Kadın Adayları Destekleme Derneği (KA.DER), Genel Başkanı Yeşim Akpolat, yaptığı açıklamada kampanyanın içeriğine dair ayrıntıları paylaştı.
“Bugün, 25 Kasım Kadına Yönelik Şiddete Karşı Uluslararası Mücadele Günü. Bu anlamlı günde, kadınların aile içinde, özel hayatında, sokakta, okulda, iş yerinde maruz kaldığı fiziksel, psikolojik ve ekonomik şiddete bir kez daha dikkat çekmek için buradayız” diyen Akpolat, bugün başlayan kampanyanın kadınların seslerini güçlendirmek, farkındalık yaratmak ve hak taleplerini tekrar etmek için toplumsal cinsiyete dayalı 16 günlük bir aktivizm kampanyası olduğunu aktardı.
‘Haklarımızı korumak için sesimizi daha gür çıkaracağız'
Akpolat, “Bu kampanya boyunca, giderek artan kadına yönelik şiddete karşı sosyal medyada ve kentimizin birçok noktasında, şiddetsiz, eşit ve özgür bir dünya için birlikteyiz ‘Kazanılmış haklarımızdan vazgeçmiyoruz!’ diyerek mücadelemizi büyütecek, haklarımızı korumak için sesimizi daha gür çıkaracağız” dedi.
Kampanya iki önemli tarihi kapsıyor
Kampanya sürecinin iki önemli tarihi de kapsadığına işaret eden Akpolat, şunları söyledi:
* İlki, 5 Aralık 1934’te Türk kadınına seçme ve seçilme hakkı tanınması. Türk kadını bu önemli hakkı, dünya kadınlarının büyük bir kısmından önce Gazi Mustafa Kemal Atatürk’ün liderliği sayesinde elde etti. Atatürk’ü bir kez daha saygı ve minnetle anıyor, bu devrimi daha da ileri taşımak için var gücümüzle çalışıyoruz. Kadınların siyasette eşit temsilinin sağlanması ve bu hakkın önündeki engelleri aşmak için mücadelemiz devam ediyor. Kampanyamızın son günü olan 10 Aralık İnsan Hakları Günü’nde ise kadın haklarının, insan haklarının ayrılmaz bir parçası olduğunu bir kez daha güçlü bir şekilde dile getireceğiz. Kadınların şiddetten uzak, özgür ve eşit bir dünyada yaşama hakkını savunmaya devam ediyoruz.

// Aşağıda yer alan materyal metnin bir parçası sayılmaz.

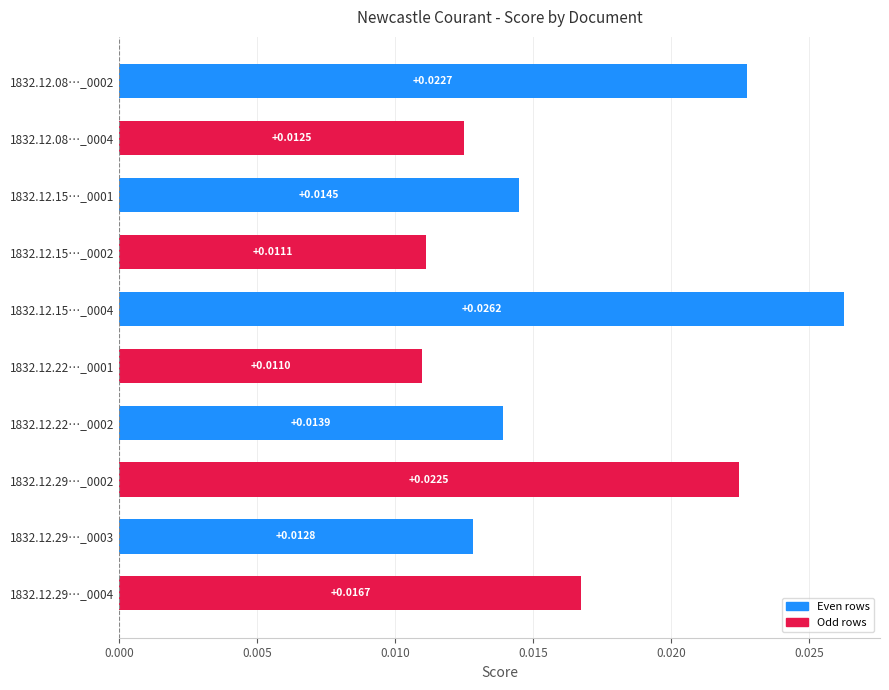

List the labels in order of value, largest first.

1832.12.15…_0004, 1832.12.08…_0002, 1832.12.29…_0002, 1832.12.29…_0004, 1832.12.15…_0001, 1832.12.22…_0002, 1832.12.29…_0003, 1832.12.08…_0004, 1832.12.15…_0002, 1832.12.22…_0001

‘İstanbul Sözleşmesi'ne geri dönülsün' çağrısı
Türkiye’nin bir gecede çekildiği İstanbul Sözleşmesi ve 6284 sayılı Ailenin Korunması ve Kadına Karşı Şiddetin Önlenmesine Dair Kanun’a da kampanya boyunca dikkat çekeceklerini aktaran Akpolat, “6284, kadınların ve çocukların şiddetten korunması için en önemli hukuki dayanaklardan biridir. Bugün binlerce kadın olarak meydanlarda bu kanunun uygulanması için sesimizi yükseltiyoruz. Çünkü bu kanun, kadınların yaşam hakkının teminatıdır. 6284’e karşı çıkmak, kadınların ve çocukların korunmasına karşı çıkmaktır. Aynı şekilde, Türkiye’nin bir gece yarısı çekildiği İstanbul Sözleşmesi kadına yönelik şiddetle mücadelede vazgeçilemez bir önem taşıyor. İstanbul Sözleşmesi’nden çıkılması, kadına yönelik şiddeti kat be kat arttırmış, onlarca hak gaspına ve yüzlerce kadının hayatına mal olmuştur. Türkiye, bir an önce sözleşmeye geri dönmeli ve gereklerini eksiksiz yerine getirmelidir” dedi.
'Gelin, sesimizi birlikte yükseltelim'
Kampanyaya ilişkin dayanışma çağrısı yapan Akpolat, son olarak şunları söyledi:
* Bugün burada bir kez daha çağrıda bulunuyoruz: İstanbul Sözleşmesi’ne geri dönün, uygulayın. Çünkü biz kadınlar, kazanımlarımızdan asla vazgeçmeyeceğiz. Sizleri, bu 16 gün boyunca sürecek kampanyamızda sosyal medya paylaşımlarımızı takip etmeye ve mücadelemize destek olmaya davet ediyorum. Gelin, sesimizi birlikte yükseltelim. Çünkü birlikte daha güçlüyüz.
Kampanya kapsamında İstanbul’un farklı noktalarına, “Kazanılmış Haklarımızdan Vazgeçmiyoruz” sloganıyla, “İstanbul Sözleşmesi’ni Uygula”, “Cezasızlığı Son” ve “6284’ü Uygula” çağrılarının yer aldığı billboardlar asıldı.